A responsável sublinha também que a pesquisa “nada tem que ver com dispositivos médicos antibacterianos”, como referido pelo PAN. O projeto resulta de uma colaboração entre o investigador Luís Moita e o investigador Sebastian Weis e tem como objetivo identificar “mecanismos fisiopatológicos da sépsis (responsável por mais de 11 milhões de mortes anuais em todo o mundo) com vista ao desenvolvimento de novas terapêuticas farmacológicas”.
Esta informação, acrescenta Ana Morais, pode ser facilmente verificada com a leitura de um artigo, publicado na revista científica PNAS (Proceedings of the National Academy of Sciences of the United States of America), da autoria do investigador Luís Moita e com a colaboração de Sebastian Weis, entre outros cientistas.
Este artigo, de acesso público, é referido pelo partido na carta enviada ao Governo. O PAN cita o texto, que afirma que “todos os estudos em animais foram realizados de acordo com as normas portuguesas e aprovados pelo Comité de Ética do Instituto Gulbenkian Ciência e Direção-Geral de Alimentação e Veterinária”, apenas para o contestar, alegando que “chegou ao conhecimento do PAN” que os animais “são queimados de forma severa”.
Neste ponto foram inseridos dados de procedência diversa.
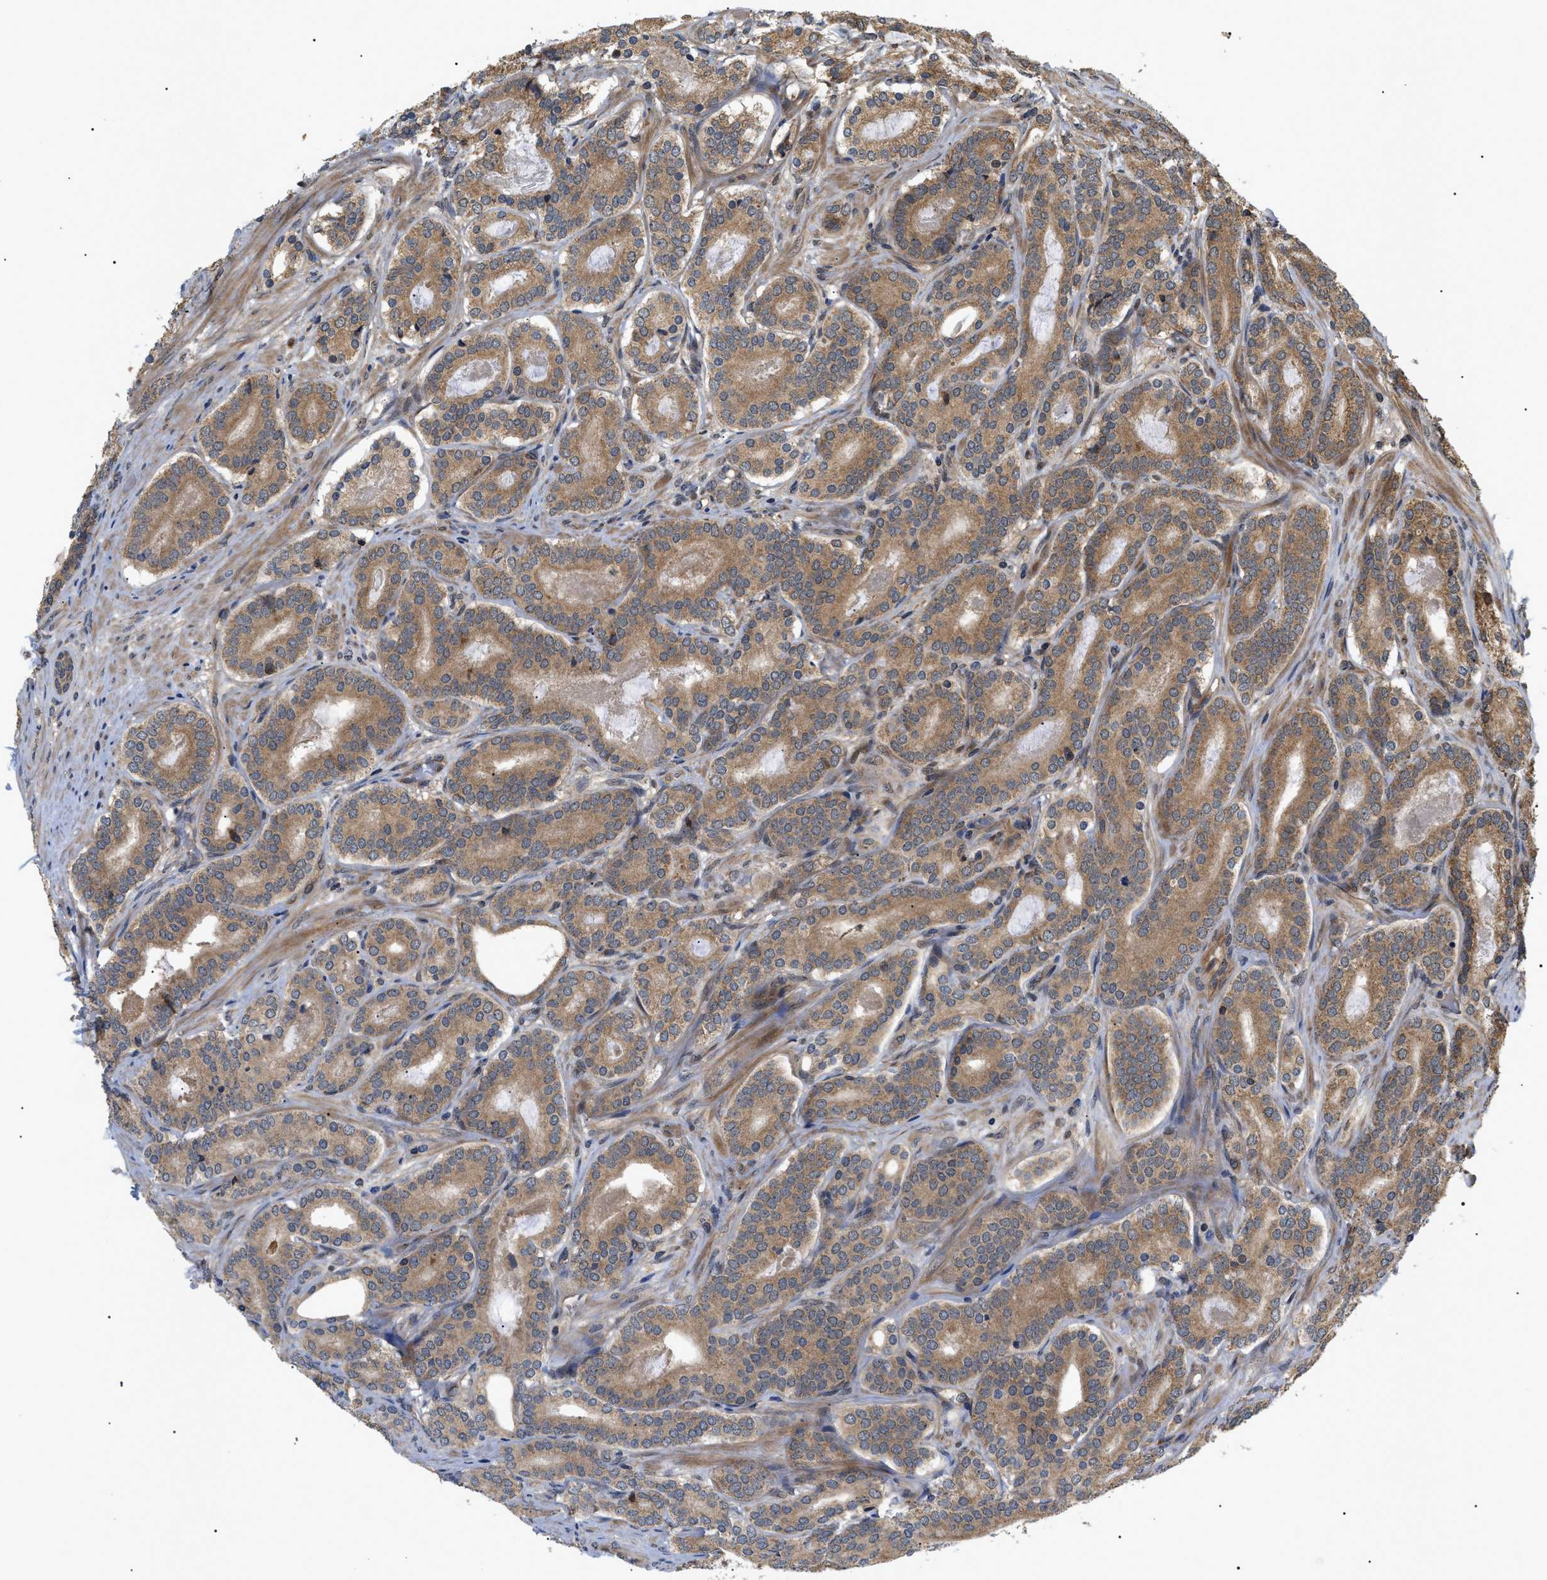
{"staining": {"intensity": "moderate", "quantity": ">75%", "location": "cytoplasmic/membranous"}, "tissue": "prostate cancer", "cell_type": "Tumor cells", "image_type": "cancer", "snomed": [{"axis": "morphology", "description": "Adenocarcinoma, High grade"}, {"axis": "topography", "description": "Prostate"}], "caption": "Immunohistochemical staining of prostate high-grade adenocarcinoma shows moderate cytoplasmic/membranous protein expression in approximately >75% of tumor cells.", "gene": "ASTL", "patient": {"sex": "male", "age": 60}}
Por seu lado, o IGC afirma, sim, que o projeto A002.2015 “passou pelo crivo e aprovação institucional e pela DGAV e cumpre todas as normas emanadas, a nível nacional e internacional”. E vai mais longe: “Nem neste projeto, nem nenhum outro a decorrer no IGC recorre a esse procedimento”, escreve Ana Morais.
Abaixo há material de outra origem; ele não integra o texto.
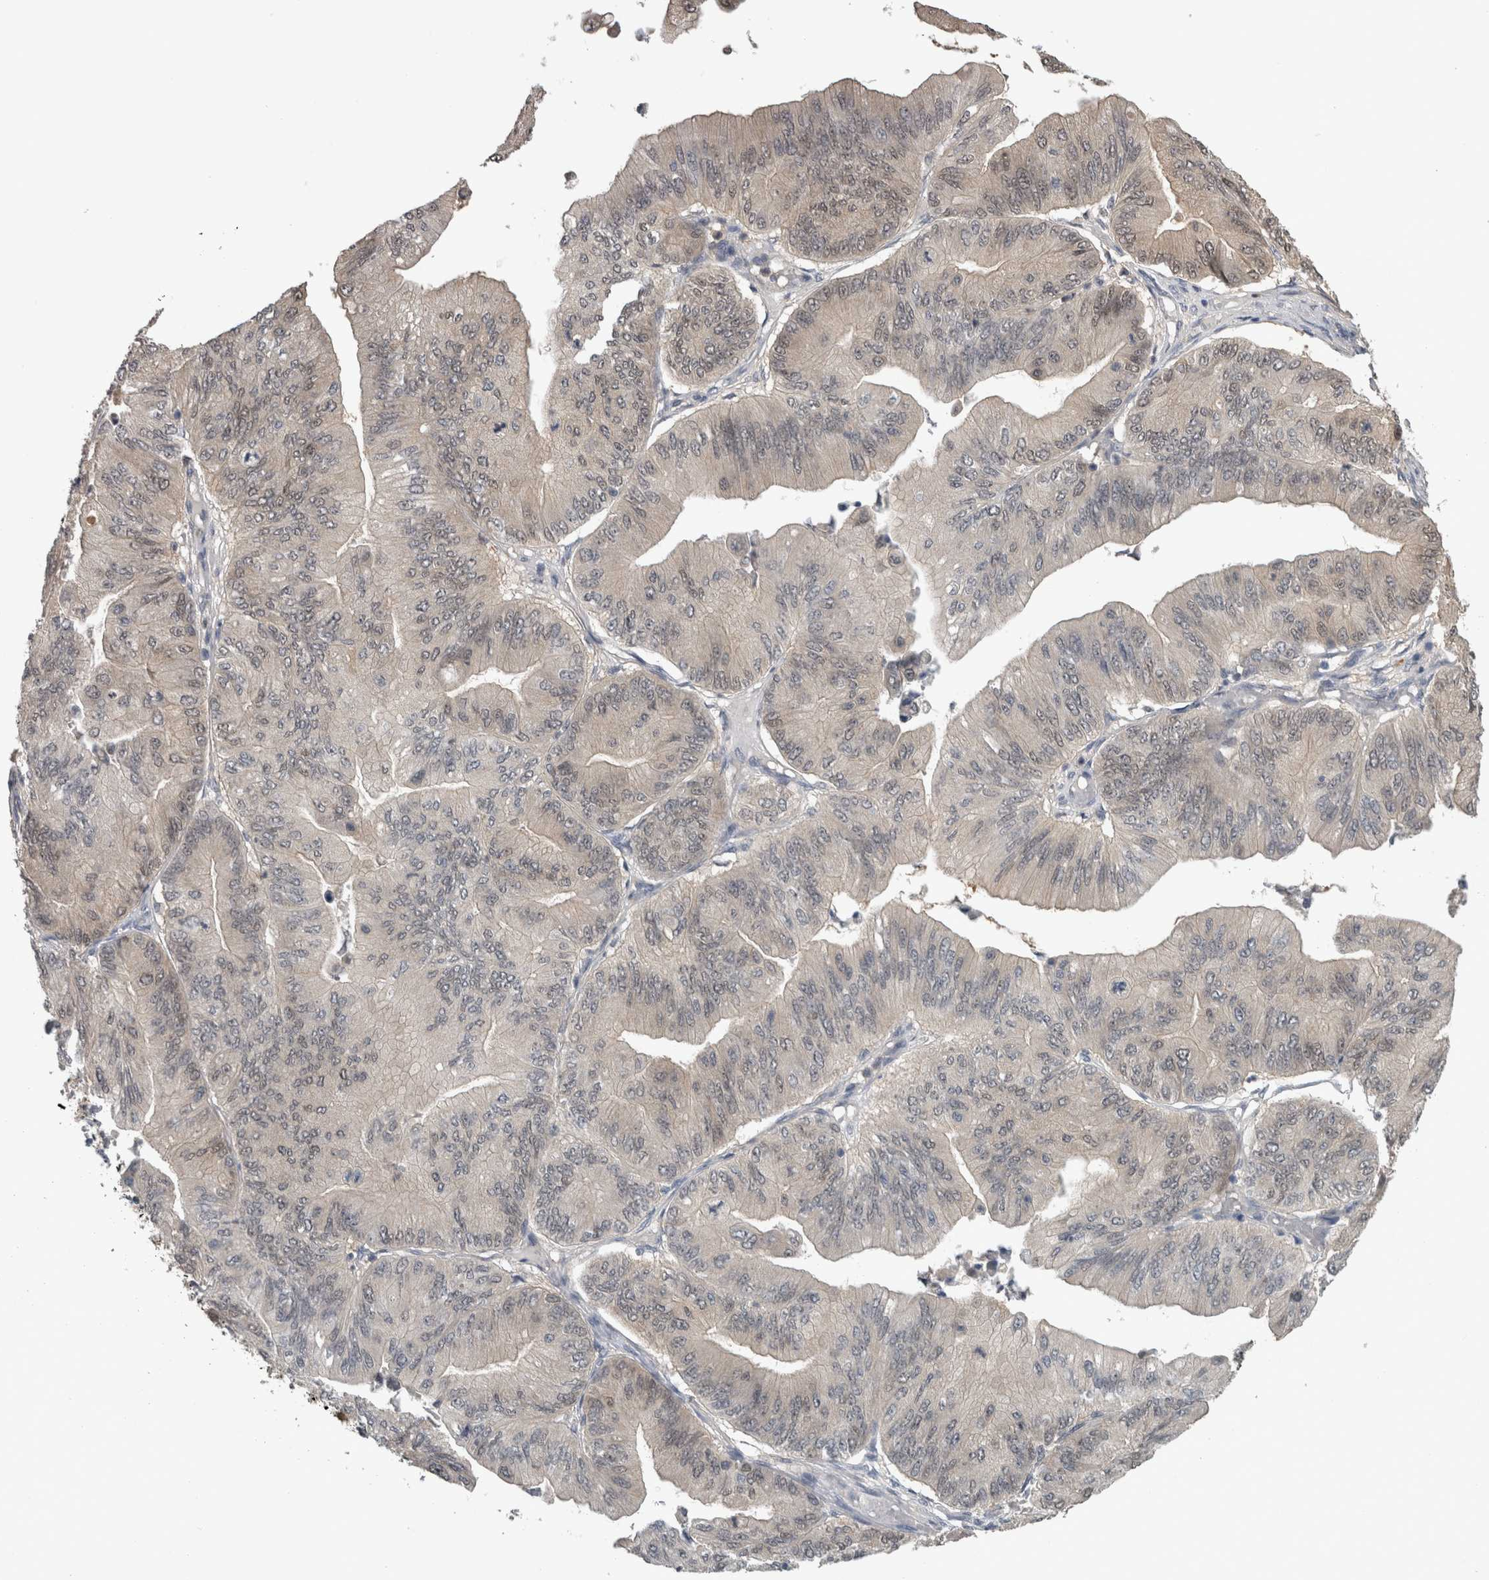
{"staining": {"intensity": "moderate", "quantity": "<25%", "location": "cytoplasmic/membranous,nuclear"}, "tissue": "ovarian cancer", "cell_type": "Tumor cells", "image_type": "cancer", "snomed": [{"axis": "morphology", "description": "Cystadenocarcinoma, mucinous, NOS"}, {"axis": "topography", "description": "Ovary"}], "caption": "Immunohistochemistry (DAB (3,3'-diaminobenzidine)) staining of human ovarian cancer demonstrates moderate cytoplasmic/membranous and nuclear protein expression in about <25% of tumor cells. (Stains: DAB (3,3'-diaminobenzidine) in brown, nuclei in blue, Microscopy: brightfield microscopy at high magnification).", "gene": "NAPRT", "patient": {"sex": "female", "age": 61}}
A responsável do IGC garante que “todos os projetos de investigação são aprovados previamente por uma Comissão de Ética e pelo Órgão-Responsável pelo Bem-Estar Animal (ORBEA), órgãos que avaliam e aprovam o cumprimento destas e outras diretrizes, e sem a aprovação dos quais nenhum projeto pode ser implementado”.
Reitera ainda que os “projetos aprovados por estas comissões são depois avaliados pela Direção-Geral de Alimentação e Veterinária (DGAV), que é a entidade nacional que regula o uso de animais em projetos de investigação” e que “todos os projetos seguem as normas descritas no DL 113/2013, documento que transpõe para a ordem jurídica portuguesa a Diretiva n.º 2010/63/UE do Parlamento Europeu e do Conselho”.
Segundo o PAN, já em 2018, a Comissão Europeia instaurou um processo a seis países, um dos quais Portugal, por incumprimento da diretiva comunitária em território nacional. Foram identificadas deficiências na transposição da Diretiva 2010/63/EU. O partido referia também que “foi instaurado um processo de infração ao Estado português (N.º 2018/2040), dando nota de que a transposição da diretiva para a legislação nacional não incluía disposições em matérias de inspeções, nem garantia que os procedimentos que impliquem um nível elevado de dor fossem apenas provisórios”. Perante esta informação, o PAN referia depreender que sendo “indispensável a utilização de animais no desenvolvimento dos testes de eficácia em questão, os projetos não deveriam sequer ter sido aprovados” e que a “aprovação destes projetos em Portugal pressupõe menor rigor na implementação e fiscalização da legislação europeia em território nacional”.